■ TESTO DI LETTURA ■
▽

L'Iran diviso fra speranze di riforma e autorità conservatrice. Da L’Altrapagina, mensile di Città di Castello.

Siavush Randjbar-Daemi

Le ultime settimane di giugno sono state movimentate da una serie di avvenimenti incentrati attorno all’Iran, un paese particolare in quell’area complessa che è il Medio Oriente. Unico paese medio-orientale a essere governato da una classe politica direttamente legata al clero nazionale, l’Iran si differenzia dagli altri paesi dell’area per una serie di circostanze. Diversamente da quasi tutti i paesi limitrofi, l’Iran ha un regime politico che non è frutto di qualche sanguinoso colpo di stato, di un colpo di mano militare o di decisioni geopolitiche delle cancellerie occidentali, ma di un vasto movimento popolare che nel 1979 ebbe la meglio su una monarchia modernista ma debole, lacerata dalla corruzione e da un protratto vassallaggio economico e politico, alle potenze occidentali, prima fra tutte gli Stati Uniti, e accolse a furor di popolo l’ascesa dell’ayatollah Khomeini a guida spirituale della nascente repubblica islamica.

Lo Shah Mohammad Reza Pahlavi.

A differenza del 1953, quando lo Shah (poi deposto nel 1979) Mohammad Reza Pahlavi fu reintrodotto sul trono del Pavone dai servizi segreti britannici e americani, che riuscirono a debellare col denaro il pur popolare movimento nazionalista incentrato attorno alla figura di Mohammad Mosaddeq, il primo ministro che spezzò l’oligopolio occidentale sull’estrazione petrolifera iraniana decretandone la nazionalizzazione.

△

■ DA SVOLGERE ■
#1 Trascrivi in formato CSV a due colonne, "voce" e "valore", i record che vanno dalla riga che contiene "collectors: J. Boeke & J. B. McElroy" alla riga che contiene "name author: (Benth.) Sothers & Prance", entrambe incluse. Metti una riga per ciascun record, con ogni campo tra virgolette e gli a capo sostituiti da spazi.
#2 Scrivi il seguito del testo di lettura sull'Iran, diviso tra speranze di riforma e autorità conservatrice.

■ RECORD DELL'ESERCIZIO ■
▽

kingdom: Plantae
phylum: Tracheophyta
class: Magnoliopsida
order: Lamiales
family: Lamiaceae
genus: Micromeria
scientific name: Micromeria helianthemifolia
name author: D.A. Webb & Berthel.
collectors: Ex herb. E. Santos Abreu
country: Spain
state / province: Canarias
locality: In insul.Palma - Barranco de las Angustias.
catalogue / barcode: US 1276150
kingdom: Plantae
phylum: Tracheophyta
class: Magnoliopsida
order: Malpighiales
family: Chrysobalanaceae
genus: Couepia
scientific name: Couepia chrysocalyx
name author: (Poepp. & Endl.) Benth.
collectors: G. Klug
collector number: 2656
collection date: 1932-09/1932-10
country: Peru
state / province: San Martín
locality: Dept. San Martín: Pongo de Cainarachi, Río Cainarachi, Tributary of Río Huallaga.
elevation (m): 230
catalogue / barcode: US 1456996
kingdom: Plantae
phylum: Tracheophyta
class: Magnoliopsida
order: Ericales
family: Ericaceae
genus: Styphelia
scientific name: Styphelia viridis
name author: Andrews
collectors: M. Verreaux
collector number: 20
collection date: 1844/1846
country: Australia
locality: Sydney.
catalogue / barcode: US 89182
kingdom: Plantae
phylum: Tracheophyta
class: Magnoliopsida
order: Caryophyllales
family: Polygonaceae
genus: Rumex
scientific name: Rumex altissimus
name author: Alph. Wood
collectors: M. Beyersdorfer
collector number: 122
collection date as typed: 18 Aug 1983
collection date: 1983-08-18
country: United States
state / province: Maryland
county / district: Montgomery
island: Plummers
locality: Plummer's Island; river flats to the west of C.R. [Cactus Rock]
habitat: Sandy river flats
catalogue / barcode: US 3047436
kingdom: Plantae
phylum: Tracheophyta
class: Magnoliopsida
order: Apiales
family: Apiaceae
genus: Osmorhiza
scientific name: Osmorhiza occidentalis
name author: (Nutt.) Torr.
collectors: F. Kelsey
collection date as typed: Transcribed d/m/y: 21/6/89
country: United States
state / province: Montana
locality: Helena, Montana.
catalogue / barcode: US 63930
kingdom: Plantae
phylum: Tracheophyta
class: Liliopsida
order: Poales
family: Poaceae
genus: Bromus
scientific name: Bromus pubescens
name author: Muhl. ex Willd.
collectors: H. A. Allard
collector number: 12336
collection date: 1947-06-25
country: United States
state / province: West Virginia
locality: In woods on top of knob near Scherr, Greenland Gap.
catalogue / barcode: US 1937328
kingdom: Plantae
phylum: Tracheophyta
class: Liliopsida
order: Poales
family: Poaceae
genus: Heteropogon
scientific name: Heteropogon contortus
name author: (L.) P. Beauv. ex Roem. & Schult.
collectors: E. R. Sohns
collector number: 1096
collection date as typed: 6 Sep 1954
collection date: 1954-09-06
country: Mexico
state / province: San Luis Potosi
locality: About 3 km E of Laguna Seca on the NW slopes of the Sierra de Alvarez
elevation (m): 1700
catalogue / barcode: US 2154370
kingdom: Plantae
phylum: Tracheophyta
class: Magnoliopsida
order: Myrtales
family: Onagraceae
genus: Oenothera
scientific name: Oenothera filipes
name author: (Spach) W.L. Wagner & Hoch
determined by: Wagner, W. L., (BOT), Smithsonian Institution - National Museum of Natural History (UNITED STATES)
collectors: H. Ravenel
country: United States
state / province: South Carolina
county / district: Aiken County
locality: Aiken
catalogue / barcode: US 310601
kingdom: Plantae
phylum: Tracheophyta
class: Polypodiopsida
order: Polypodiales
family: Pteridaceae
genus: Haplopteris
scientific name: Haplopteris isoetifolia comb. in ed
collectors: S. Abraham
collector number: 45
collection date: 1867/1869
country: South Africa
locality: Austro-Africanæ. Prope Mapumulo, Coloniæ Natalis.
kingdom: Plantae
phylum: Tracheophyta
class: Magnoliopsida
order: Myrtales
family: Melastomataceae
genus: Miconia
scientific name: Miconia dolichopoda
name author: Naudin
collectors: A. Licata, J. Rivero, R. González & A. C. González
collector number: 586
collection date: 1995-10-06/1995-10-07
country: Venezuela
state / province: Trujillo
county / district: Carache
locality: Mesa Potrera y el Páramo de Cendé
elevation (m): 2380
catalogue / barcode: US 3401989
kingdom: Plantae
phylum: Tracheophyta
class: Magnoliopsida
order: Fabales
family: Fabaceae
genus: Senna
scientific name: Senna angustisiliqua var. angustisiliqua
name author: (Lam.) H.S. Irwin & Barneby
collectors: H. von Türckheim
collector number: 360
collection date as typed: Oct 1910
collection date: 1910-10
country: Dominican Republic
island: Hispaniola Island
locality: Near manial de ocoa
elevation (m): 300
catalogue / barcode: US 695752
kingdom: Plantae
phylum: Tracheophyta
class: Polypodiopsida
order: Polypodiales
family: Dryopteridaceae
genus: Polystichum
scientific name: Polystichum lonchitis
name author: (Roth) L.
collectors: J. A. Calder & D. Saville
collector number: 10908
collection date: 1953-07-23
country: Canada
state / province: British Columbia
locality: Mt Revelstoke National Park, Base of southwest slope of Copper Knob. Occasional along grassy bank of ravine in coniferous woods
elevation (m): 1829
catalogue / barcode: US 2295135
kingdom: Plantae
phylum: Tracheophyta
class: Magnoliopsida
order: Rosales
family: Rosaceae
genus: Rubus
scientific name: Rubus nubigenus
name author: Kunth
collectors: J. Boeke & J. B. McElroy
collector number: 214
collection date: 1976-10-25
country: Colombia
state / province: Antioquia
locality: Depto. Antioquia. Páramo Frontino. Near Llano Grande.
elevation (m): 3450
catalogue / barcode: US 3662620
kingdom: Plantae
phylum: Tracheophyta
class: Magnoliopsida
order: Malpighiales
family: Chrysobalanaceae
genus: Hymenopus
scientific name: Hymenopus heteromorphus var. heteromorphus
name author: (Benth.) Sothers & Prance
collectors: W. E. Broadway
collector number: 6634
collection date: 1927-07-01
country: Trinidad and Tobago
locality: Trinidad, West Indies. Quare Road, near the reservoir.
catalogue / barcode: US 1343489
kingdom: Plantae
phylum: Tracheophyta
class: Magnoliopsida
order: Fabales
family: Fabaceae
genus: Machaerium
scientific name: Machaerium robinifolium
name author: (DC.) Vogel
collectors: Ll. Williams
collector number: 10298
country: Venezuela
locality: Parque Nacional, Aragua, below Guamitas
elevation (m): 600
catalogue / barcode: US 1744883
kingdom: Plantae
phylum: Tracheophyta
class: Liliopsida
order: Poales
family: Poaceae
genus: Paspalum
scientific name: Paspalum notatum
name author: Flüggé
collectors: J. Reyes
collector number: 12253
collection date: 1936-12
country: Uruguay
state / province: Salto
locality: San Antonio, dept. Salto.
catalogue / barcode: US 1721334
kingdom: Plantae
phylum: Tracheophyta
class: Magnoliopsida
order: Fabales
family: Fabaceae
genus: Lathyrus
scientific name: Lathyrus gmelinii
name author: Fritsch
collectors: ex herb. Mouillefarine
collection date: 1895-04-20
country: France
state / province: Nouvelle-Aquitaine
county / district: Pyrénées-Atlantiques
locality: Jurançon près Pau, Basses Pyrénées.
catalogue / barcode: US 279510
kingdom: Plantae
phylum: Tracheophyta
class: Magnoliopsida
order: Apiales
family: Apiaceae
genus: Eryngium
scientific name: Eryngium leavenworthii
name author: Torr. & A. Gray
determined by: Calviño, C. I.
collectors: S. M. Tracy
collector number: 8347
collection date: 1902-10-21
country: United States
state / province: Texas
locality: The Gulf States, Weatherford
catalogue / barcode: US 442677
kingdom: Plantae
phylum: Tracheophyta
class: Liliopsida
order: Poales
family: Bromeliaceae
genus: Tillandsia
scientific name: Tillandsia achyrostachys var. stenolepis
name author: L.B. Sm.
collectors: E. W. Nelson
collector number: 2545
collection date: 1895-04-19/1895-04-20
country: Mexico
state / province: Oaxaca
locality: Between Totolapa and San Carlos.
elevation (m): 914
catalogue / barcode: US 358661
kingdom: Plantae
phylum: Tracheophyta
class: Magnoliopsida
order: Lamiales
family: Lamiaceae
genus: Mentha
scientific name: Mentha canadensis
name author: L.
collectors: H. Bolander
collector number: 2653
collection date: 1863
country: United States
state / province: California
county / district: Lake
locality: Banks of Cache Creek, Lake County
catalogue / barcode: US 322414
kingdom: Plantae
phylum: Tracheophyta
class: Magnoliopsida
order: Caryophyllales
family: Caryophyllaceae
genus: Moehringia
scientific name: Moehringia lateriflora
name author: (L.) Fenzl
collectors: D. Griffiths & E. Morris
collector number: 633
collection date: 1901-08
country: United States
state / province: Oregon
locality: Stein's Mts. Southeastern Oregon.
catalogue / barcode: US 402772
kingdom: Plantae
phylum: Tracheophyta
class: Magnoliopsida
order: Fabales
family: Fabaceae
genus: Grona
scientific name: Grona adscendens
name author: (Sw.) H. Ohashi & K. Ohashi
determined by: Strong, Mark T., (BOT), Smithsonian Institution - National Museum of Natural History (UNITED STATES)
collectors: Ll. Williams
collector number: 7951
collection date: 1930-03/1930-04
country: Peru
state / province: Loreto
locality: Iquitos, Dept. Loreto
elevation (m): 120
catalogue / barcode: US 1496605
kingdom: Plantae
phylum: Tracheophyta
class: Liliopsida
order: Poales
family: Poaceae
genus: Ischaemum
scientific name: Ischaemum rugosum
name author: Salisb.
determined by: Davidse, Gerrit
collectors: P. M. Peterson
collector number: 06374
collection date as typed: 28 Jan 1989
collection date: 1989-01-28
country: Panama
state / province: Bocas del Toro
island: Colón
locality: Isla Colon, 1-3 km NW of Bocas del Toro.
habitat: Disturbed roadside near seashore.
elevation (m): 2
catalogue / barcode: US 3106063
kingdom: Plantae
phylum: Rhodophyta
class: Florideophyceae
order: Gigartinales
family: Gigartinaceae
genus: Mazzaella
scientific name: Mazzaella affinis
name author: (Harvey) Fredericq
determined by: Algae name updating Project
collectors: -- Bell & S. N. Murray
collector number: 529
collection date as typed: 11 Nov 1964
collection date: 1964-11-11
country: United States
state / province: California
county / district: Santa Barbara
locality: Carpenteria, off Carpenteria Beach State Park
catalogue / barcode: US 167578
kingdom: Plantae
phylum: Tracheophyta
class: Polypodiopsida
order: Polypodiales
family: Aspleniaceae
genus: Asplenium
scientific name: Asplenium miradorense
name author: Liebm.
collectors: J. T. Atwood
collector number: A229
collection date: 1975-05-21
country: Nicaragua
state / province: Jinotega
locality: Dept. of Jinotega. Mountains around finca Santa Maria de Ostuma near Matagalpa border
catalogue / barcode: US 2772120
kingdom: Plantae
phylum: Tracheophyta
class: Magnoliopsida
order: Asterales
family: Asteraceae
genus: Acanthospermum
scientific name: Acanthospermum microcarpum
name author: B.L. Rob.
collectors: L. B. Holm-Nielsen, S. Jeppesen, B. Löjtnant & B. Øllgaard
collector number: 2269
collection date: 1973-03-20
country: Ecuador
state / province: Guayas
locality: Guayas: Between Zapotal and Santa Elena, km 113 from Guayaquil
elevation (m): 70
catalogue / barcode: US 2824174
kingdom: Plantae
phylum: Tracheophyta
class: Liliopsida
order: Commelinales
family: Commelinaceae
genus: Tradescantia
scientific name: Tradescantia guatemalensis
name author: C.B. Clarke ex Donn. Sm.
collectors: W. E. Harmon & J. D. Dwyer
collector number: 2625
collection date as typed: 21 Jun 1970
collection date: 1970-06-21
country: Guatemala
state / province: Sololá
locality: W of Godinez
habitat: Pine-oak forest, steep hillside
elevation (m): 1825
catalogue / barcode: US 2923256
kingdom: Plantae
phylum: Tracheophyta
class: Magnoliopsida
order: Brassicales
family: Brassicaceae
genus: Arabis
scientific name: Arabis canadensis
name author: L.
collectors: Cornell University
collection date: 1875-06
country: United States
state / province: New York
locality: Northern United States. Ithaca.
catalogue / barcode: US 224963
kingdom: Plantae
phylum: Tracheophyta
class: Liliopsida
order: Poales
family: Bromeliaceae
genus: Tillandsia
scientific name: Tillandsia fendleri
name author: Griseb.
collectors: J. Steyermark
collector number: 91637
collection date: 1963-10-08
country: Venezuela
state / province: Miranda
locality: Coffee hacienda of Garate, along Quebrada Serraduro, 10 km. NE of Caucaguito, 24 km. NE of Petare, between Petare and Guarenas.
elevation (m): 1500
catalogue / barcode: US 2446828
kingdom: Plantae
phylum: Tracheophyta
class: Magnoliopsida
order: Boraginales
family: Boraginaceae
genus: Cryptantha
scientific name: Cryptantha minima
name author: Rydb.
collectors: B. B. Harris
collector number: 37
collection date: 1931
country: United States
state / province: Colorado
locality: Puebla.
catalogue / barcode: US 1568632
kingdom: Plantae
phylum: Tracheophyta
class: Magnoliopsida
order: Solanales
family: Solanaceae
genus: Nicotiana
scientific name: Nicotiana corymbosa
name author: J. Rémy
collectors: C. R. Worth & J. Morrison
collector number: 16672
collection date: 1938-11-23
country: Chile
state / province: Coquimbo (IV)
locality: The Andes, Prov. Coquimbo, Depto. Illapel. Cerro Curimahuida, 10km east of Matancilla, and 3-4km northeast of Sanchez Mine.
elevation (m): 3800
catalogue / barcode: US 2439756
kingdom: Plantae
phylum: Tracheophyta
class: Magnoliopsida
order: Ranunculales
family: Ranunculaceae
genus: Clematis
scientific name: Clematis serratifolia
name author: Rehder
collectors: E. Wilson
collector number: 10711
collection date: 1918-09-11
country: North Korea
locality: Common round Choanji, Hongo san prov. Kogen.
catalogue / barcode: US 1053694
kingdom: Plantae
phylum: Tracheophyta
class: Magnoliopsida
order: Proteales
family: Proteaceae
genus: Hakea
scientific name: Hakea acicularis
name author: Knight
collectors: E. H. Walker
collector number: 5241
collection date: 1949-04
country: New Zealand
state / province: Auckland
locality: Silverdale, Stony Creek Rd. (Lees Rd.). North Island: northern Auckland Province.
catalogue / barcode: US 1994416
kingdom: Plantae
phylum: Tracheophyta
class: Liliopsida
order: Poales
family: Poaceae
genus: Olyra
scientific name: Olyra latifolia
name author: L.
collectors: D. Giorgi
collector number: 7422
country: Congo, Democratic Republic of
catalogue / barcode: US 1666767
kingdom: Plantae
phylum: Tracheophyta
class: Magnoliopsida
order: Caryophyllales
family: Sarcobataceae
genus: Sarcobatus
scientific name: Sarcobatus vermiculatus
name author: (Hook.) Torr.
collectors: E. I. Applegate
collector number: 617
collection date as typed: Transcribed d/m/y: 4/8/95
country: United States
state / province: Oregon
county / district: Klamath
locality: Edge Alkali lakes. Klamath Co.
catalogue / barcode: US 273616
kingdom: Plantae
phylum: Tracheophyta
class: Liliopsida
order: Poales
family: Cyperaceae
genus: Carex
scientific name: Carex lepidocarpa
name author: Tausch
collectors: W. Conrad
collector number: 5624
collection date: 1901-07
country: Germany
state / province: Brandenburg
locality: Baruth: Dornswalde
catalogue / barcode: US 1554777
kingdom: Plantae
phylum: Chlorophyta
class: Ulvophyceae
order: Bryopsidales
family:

△

■ RISPOSTE ALLE CONSEGNE ■
#1
voce,valore
"collectors:","J. Boeke & J. B. McElroy"
"collector number:","214"
"collection date:","1976-10-25"
"country:","Colombia"
"state / province:","Antioquia"
"locality:","Depto. Antioquia. Páramo Frontino. Near Llano Grande."
"elevation (m):","3450"
"catalogue / barcode:","US 3662620"
"kingdom:","Plantae"
"phylum:","Tracheophyta"
"class:","Magnoliopsida"
"order:","Malpighiales"
"family:","Chrysobalanaceae"
"genus:","Hymenopus"
"scientific name:","Hymenopus heteromorphus var. heteromorphus"
"name author:","(Benth.) Sothers & Prance"

#2
Questa volta era evidente a tutti l’impopolarità del sistema monarchico e l’inoppugnabile successo del vegliardo ayatollah Khomeini, il quale dall’esilio parigino esortò a lungo i fedeli iraniani a ribellarsi contro un sistema che aveva concesso troppo agli americani e aveva creato un vasto solco tra le classi medio-alte, che riuscirono a beneficiare della spinta modernista dello Shah, e quelle meno abbienti che invece si dovettero adeguare al ruolo di miseri comprimari. I proventi del boom rimanevano all’interno della piccola cerchia dell’alta borghesia, spesso più vicina culturalmente ai paesi occidentali che al proprio.

L'aytollah Khomeini.

Il ritorno in patria di Khomeini, avvenuto nel febbraio 1979, calò il sipario definitivamente sull’esperienza monarchica iraniana (durata oltre 2.500 anni), e allo stesso tempo incoraggiò una moltitudine di movimenti antimonarchici, in precedenza oppressi, ad avanzare le loro aspirazioni. Tra i movimenti più consistenti, oltre a quelli legati alla figura di Khomeini, vi erano i comunisti, sotto l’ala maggioritaria del filosovietico partito Tudeh (che da lì a poco ricevette l’ordine tassativo da Mosca di appostarsi su una linea filo-khomeinista), e il movimento dei Mujaheddin-e Khalq (Mko), o "Guerrieri Santi del Popolo".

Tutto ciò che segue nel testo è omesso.